Kasmidar
11 Mar 2020 at 13:45
Tanggal 12 Agustus 2017 dalam Program Penguatan Pendidikan Pancasila di Istana Bogor, Presiden ke-5 RI Megawati Soekarno selaku Ketua Dewan Pengarah Badan Pembinaan Ideologi Pancasila (BPIP) di hadapan seluruh peserta memperkenalkan Salam Pencasila untuk pertama kalinya. Salam ini diadopsi dari Salam Merdeka yang dicetuskan oleh Bung Karno pada September 1945, sesaat setelah Indonesia merdeka.
Salam Pancasila merupakan sebuah Salam yang dilakukan dengan cara mengangkat lima jari di atas pundak dengan lengan tegak lurus yang merupakan sebuah simbol penghormatan terhadap seluruh elemen masyarakat yang multikultural. Salam ini bermaksud untuk mengingatkan bahwa kita merupakan sebuah bangsa yang hidup dengan dasar Pancasila serta untuk menanamkan kembali nilai-nilai Pancasila itu sendiri.

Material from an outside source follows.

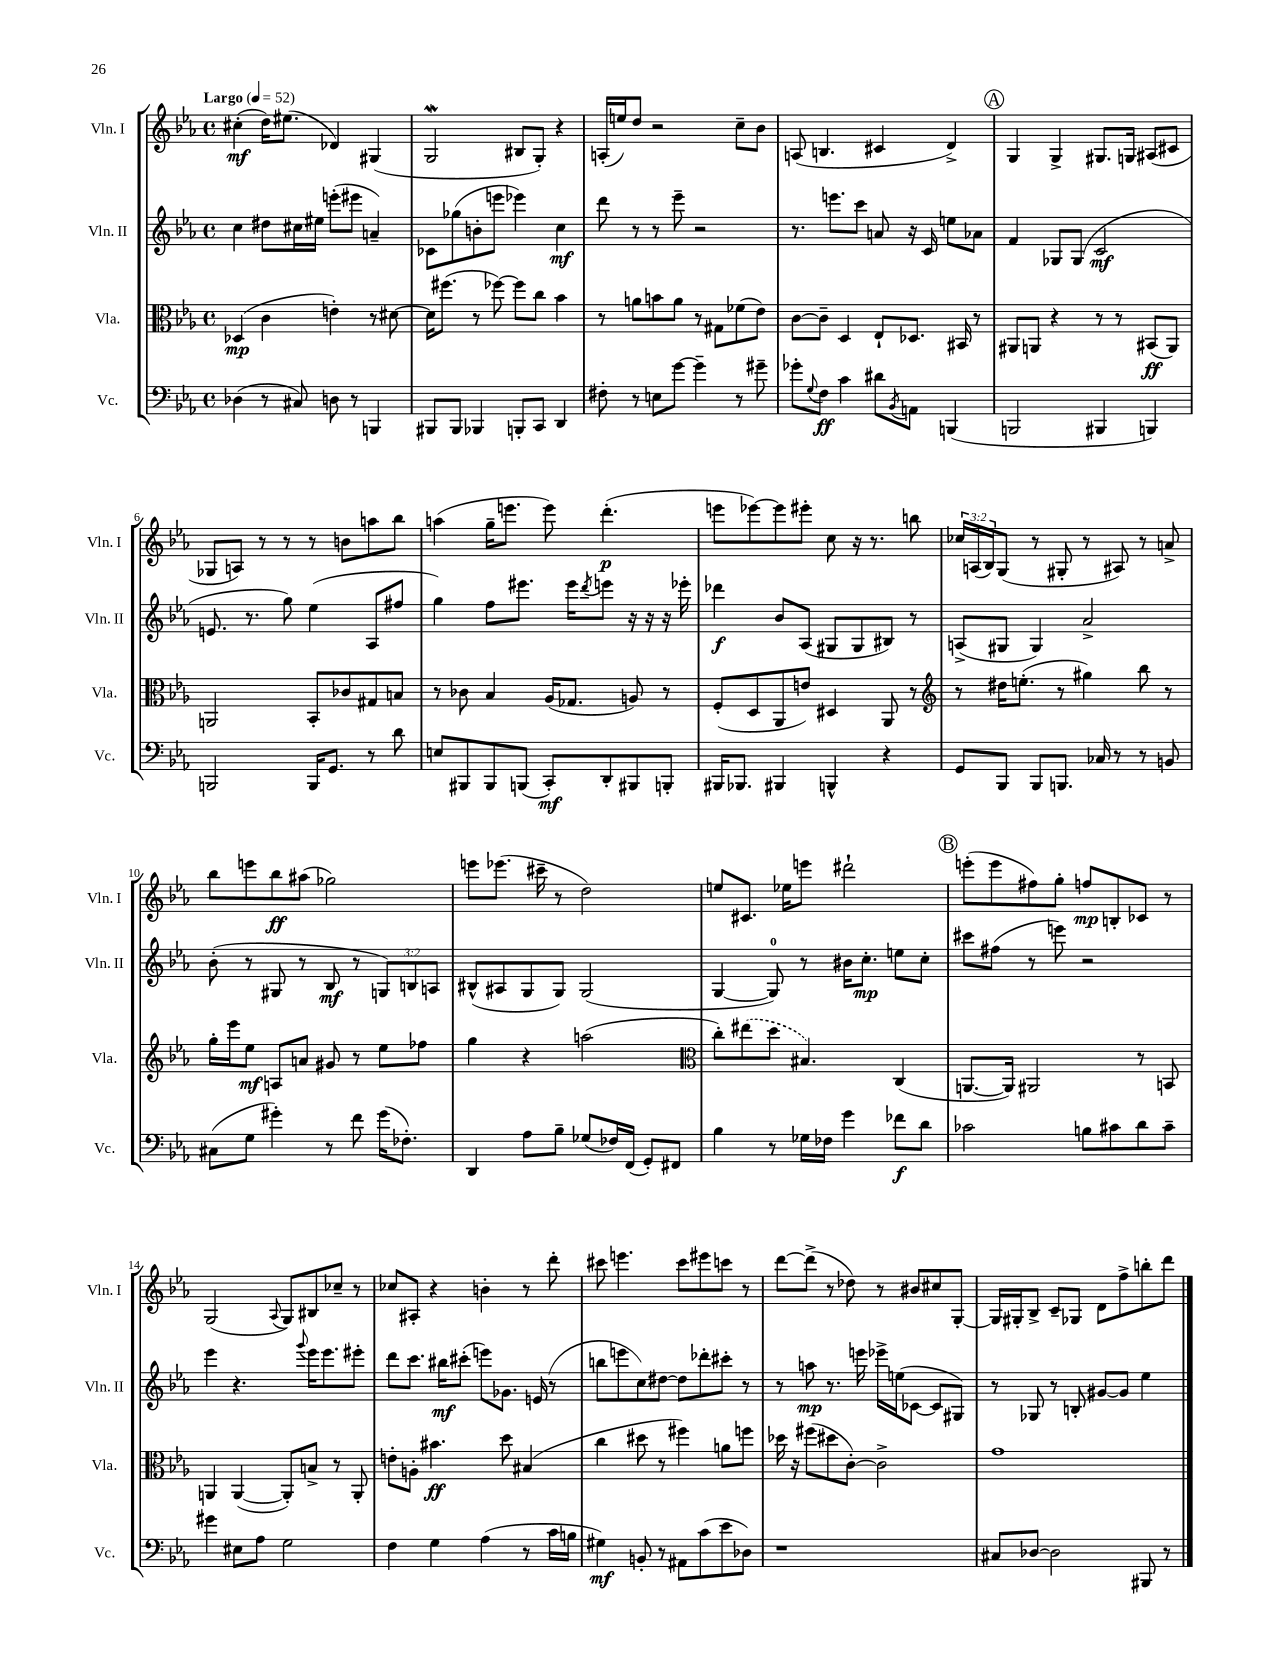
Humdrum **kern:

Akhir-akhir ini begitu banyak media online yang memberitakan bahwa Kepala BPIP Yudian Wahyudi mengusulkan untuk mengganti Salam “Assalamualaikum” dengan Salam Pancasila. Tentu berita ini mengundang banyak kontroversi di kalangan masyarakat. Namun, jika ditelusuri secara komprehensif tidak terdapat narasi yang semata menyatakan penggantian Assalamu'alaikum dengan Salam Pancasila.

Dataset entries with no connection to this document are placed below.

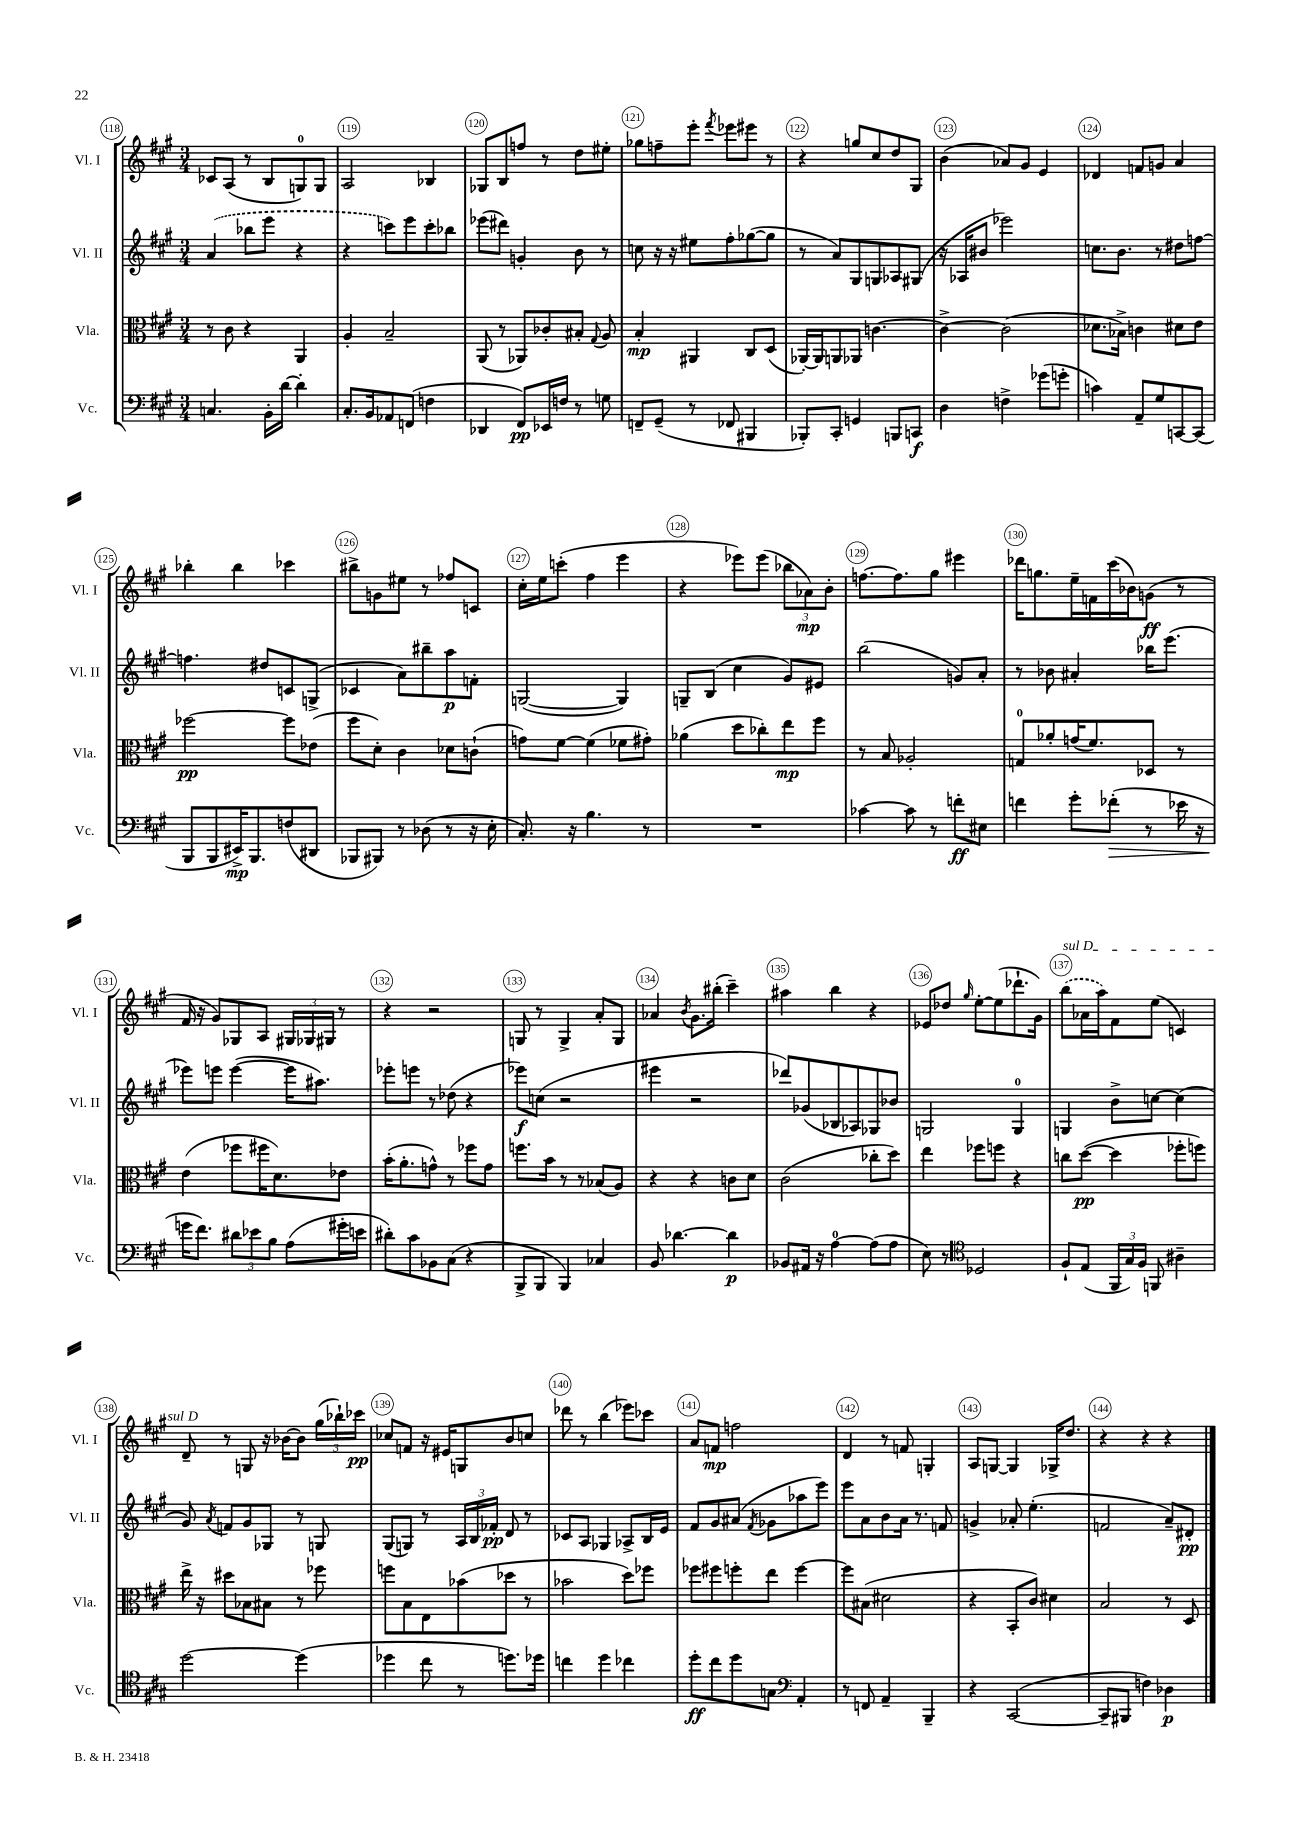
<<
\new StaffGroup <<
\new Staff = "s0" \with { instrumentName = "Vl. I" shortInstrumentName = "Vl. I" } {
    \clef treble \key a \major \numericTimeSignature \time 3/4
    \autoBeamOff ces'8[ a8]( r8 b8[ g8-0) g8] |
    a2 bes4 |
    ges8[ b8 f''8] r8 d''8[ eis''8]-. |
    ges''8[ f''8-- e'''8]-. \acciaccatura { fis'''8 } ees'''8[ eis'''8] r8 |
    r4 g''8[ cis''8 d''8 gis8] |
    b'4( aes'8[) gis'8] e'4 |
    des'4 f'8[ g'8] a'4 |
    bes''4-. bes''4 ces'''4 |
    bis''8[-> g'8 eis''8] r8 fes''8[ c'8] |
    cis''16[-. e''16 c'''8]-.( fis''4 e'''4 |
    r4 ees'''8[) ees'''8]( \tuplet 3/2 { bes''8[ aes'8\mp) b'8]-. } |
    f''8.[~ f''8. gis''8] eis'''4 |
    des'''16[ g''8. e''16-- f'16 cis'''16( bes'16) g'8]\ff( r8 |
    fis'16 r16 gis'8[) ges8 a8] \tuplet 3/2 { gis16[ ges16 gis16] } r8 |
    r4 r2 |
    g8 r8 g4-> a'8[-. g8] |
    aes'4 \acciaccatura { b'8 } gis'8.[ bis''16]-.( cis'''4--) |
    ais''4 b''4 r4 |
    ees'8[ des''8] \grace { gis''16 } e''8[~-. e''8( des'''8.-! gis'16]) |
    \once \override TextSpanner.bound-details.left.text = \markup { \italic "sul D" } \once \slurDashed b''8[\startTextSpan( aes'16 a''16) fis'8 e''8]( c'4) |
    d'8--\stopTextSpan r8 g8 r16 bes'16[~ bes'8] \tuplet 3/2 { gis''16[( bes''16-!) ces'''16]\pp } |
    ces''8[ f'8] r16 eis'16[ g8 b'8 c''8] |
    des'''8 r8 b''4( ees'''8[) ces'''8] |
    a'8[ f'8]\mp f''2 |
    d'4 r8 f'8 g4-. |
    a8[ g8]~ g4 ges16[-> d''8.] |
    r4 r4 r4 \bar "|." |
}
\new Staff = "s1" \with { instrumentName = "Vl. II" shortInstrumentName = "Vl. II" } {
    \clef treble \key a \major \numericTimeSignature \time 3/4
    \autoBeamOff \once \slurDashed a'4( bes''8[ e'''8] r4 |
    r4 c'''8[) e'''8 c'''8-. bes''8] |
    ees'''8[( dis'''8]) g'4-. b'8 r8 |
    c''8 r16 r16 eis''8[ fis''8-. ges''8~( ges''8] |
    r8 a'8[) gis8 g8 aes8 gis8]( |
    r16 aes16[ bis'8] ees'''2) |
    c''8.[ b'8.] r8 dis''8[ f''8]~ |
    f''4. dis''8[ c'8 g8]->( |
    ces'4 a'8[) bis''8-- a''8\p f'8]-. |
    g2~( g4) |
    g8[-- b8]( cis''4 gis'8[) eis'8] |
    b''2( g'8[) a'8]-. |
    r8 bes'8 ais'4-. bes''16[ e'''8.]( |
    ees'''8[) e'''8] e'''4~( e'''16[ ais''8.]) |
    ees'''8[-. e'''8] r8 des''8( r4 |
    ees'''8[\f) c''8]( r2 |
    eis'''4 r2 |
    des'''8[) ges'8( bes8 aes8) ges8 bes'8] |
    g2 g4-0 |
    g4 b'8[-> c''8]~ c''4( |
    gis'8) \acciaccatura { a'8 } f'8[ gis'8 ges8] r8 g8 |
    gis8[( g8]) r8 \tuplet 3/2 { a16[ b16 fes'16]-.\pp } d'8 r8 |
    ces'8[ a8] ges4 aes8[-> b16 e'16] |
    fis'8[ gis'8 ais'8]( \acciaccatura { fis'8 } ges'8[ aes''8 e'''8]) |
    e'''8[ a'8 b'8 a'16] r8. f'8 |
    g'4-> aes'8-. e''4.-.( |
    f'2 a'8[--) dis'8]-.\pp \bar "|." |
}
\new Staff = "s2" \with { instrumentName = "Vla." shortInstrumentName = "Vla." } {
    \clef alto \key a \major \numericTimeSignature \time 3/4
    \autoBeamOff r8 cis'8 r4 a,4 |
    a4-. b2-- |
    a,8( r8 aes,8[) ces'8-. bis8]-. \appoggiatura { gis8 } a8 |
    b4-.\mp ais,4 cis8[ d8]( |
    aes,16[~-.) aes,16 a,8 aes,8] c'4.~ |
    c'4~-> c'2( |
    des'8.[ bes16]->) c'4 dis'8[ e'8] |
    fes''2~\pp fes''8[ ees'8]( |
    fis''8[ d'8]-.) cis'4 des'8[ c'8]-!( |
    g'8[) fis'8]~ fis'4( fes'8[ gis'8]-.) |
    aes'4( d''8[ ces''8-.) e''8\mp fis''8] |
    r8 b8 aes2-. |
    g8[-0 aes'8-. g'16( fis'8.) des8] r8 |
    e'4( fes''8[ fis''16 d'8.) ees'8] |
    b'16[-.( a'8.-. g'8]-^) r8 fes''8[ g'8] |
    f''8.[ b'16] r8 r8 bes8[( a8]) |
    r4 r4 c'8[ d'8] |
    cis'2( ces''8[-. d''8]) |
    e''4 fes''8[ f''8] r4 |
    c''8[ d''8]~\pp( d''4 fes''8[-. f''8]) |
    e''16-> r16 dis''8[ bes8 bis8] r8 fes''8 |
    f''8[ b8 e8 bes'8( des''8] r8 |
    bes'2 d''8[) fes''8] |
    fes''8[ fis''8 f''8-. e''8] f''4~ |
    f''8[ bis8]( dis'2 |
    r4 b,8[-. cis'8]) dis'4 |
    b2 r8 d8 \bar "|." |
}
\new Staff = "s3" \with { instrumentName = "Vc." shortInstrumentName = "Vc." } {
    \clef bass \key a \major \numericTimeSignature \time 3/4
    \autoBeamOff c4. b,16[-. d'16]~ d'4-. |
    cis8.[-. b,16 aes,8 f,8]( f4 |
    des,4 fis,8[\pp) ees,16 f16] r8 g8 |
    f,8[-- gis,8]--( r8 fes,8 bis,,4 |
    bes,,8[-.) cis,8]-. g,4 b,,8[ c,8]\f |
    d4 f4-> ges'8[( g'8]-. |
    c'4) a,8[-- gis8 c,8~ c,8]( |
    b,,8[ b,,8 eis,16->\mp) b,,8. f8( dis,8] |
    bes,,8[ bis,,8]) r8 des8( r8 r16 e16-. |
    cis8.-.) r16 b4. r8 |
    R2. |
    ces'4~ ces'8 r8 f'8[-.\ff eis8] |
    f'4 gis'8[-. fes'8]-.\>( r8 ees'16 r16 |
    g'16[\! fis'8.]) \tuplet 3/2 { dis'8[ ees'8 b8] } a8[( gis'16-. e'16] |
    dis'8[-.) cis'8 bes,8 cis8]( r4 |
    b,,8[-> b,,8] b,,4) ces4 |
    b,8 des'4.~ des'4\p |
    bes,8[ ais,16] r16 a4-0~ a8[( a8] |
    e8) r8 \clef tenor des2 |
    fis8[-! e8]( \tuplet 3/2 { fis,16[ gis16) fis16] } f,8 ais4-- |
    d''2~ d''4( |
    des''4 cis''8 r8 d''8.[) des''16] |
    c''4 d''4 ces''4 |
    d''8[-.\ff cis''8 d''8 g8] \clef bass a,4-. |
    r8 f,8 a,4-- b,,4-- |
    r4 cis,2~( |
    cis,8[-- bis,,8] f4) des4\p \bar "|." |
}
>>
>>
\layout { \context { \Score currentBarNumber = #118 \override BarNumber.break-visibility = ##(#f #t #t) barNumberVisibility = #all-bar-numbers-visible \override BarNumber.stencil = #(make-stencil-circler 0.1 0.3 ly:text-interface::print) } }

Dalam sebuah wawancara, seorang presenter yang mempertanyakan “Mungkinkah nilai-nilai yang diterapkan Daud Jusuf (Menteri Pendidikan Era Orde Baru) yang ketika menjabat sebagai menteri tidak mengucapkan Assalamualaikum di depan publik (namun sangat fasih mengucapkan Assalamualaikum ketika bertemu secara pribadi) ini kembali dihidupkan?”
Kepala BPIP pun menjawab pertanyaan tersebut bahwa “Dulu kita sudah mulai nyaman dengan Selamat Pagi (sebagai salam nasional). Tapi, sejak reformasi diganti dengan Assalamualaikum. Maksudnya di mana-mana tidak peduli ada orang Kristen, Hindu, pokoknya hajar saja. Tapi karena mencapai titik ekstrimnya, maka sekarang muncul kembali. Kita kalau salam sekarang ini harus 5 atau 6 (sesuai dengan agama-agama). Nah ini jadi masalah baru lagi. Sekarang sudah ditemukan oleh siapa nggak tau, Yudi Latief atau siapa yang lain (yang namanya) Salam Pancasila”
Saat ditanya pun mengenai persetujuan terhadap penerapan Salam Pancasila, beliau menjelaskan bahwa sebuah salam Assalamualaikum ini bertujuan untuk memohon izin atau permohonan kepada seseorang sekaligus mendoakan agar kita selamat.
Pernyataan selanjutnya “Sekarang zaman industri dengan teknologi digital. Sekarang mau balap pakai mobil, salamnya pakai apa? Pakai lampu atau klakson. Kita menemukan kesepakatan-kesepakatan bahwa tanda ini adalah salam. Jadi kalau sekarang kita ingin mempermudah, seperti dilakukan Daud Jusuf”. Sehingga kesepakatan nasional seperti Salam Pancasila ini cukup diungkapkan di publik.
Dengan demikian, jelas bahwa Salam Pancasila tidak memiliki unsur untuk mengantikan salam keagamaan melainkan hanya untuk menanamkan kembali nilai-nilai Pancasila yakni menghargai perbedaan dan menyatukan keberagaman agar tercipta kesatuan berbangsa dan bernegara yang rukun.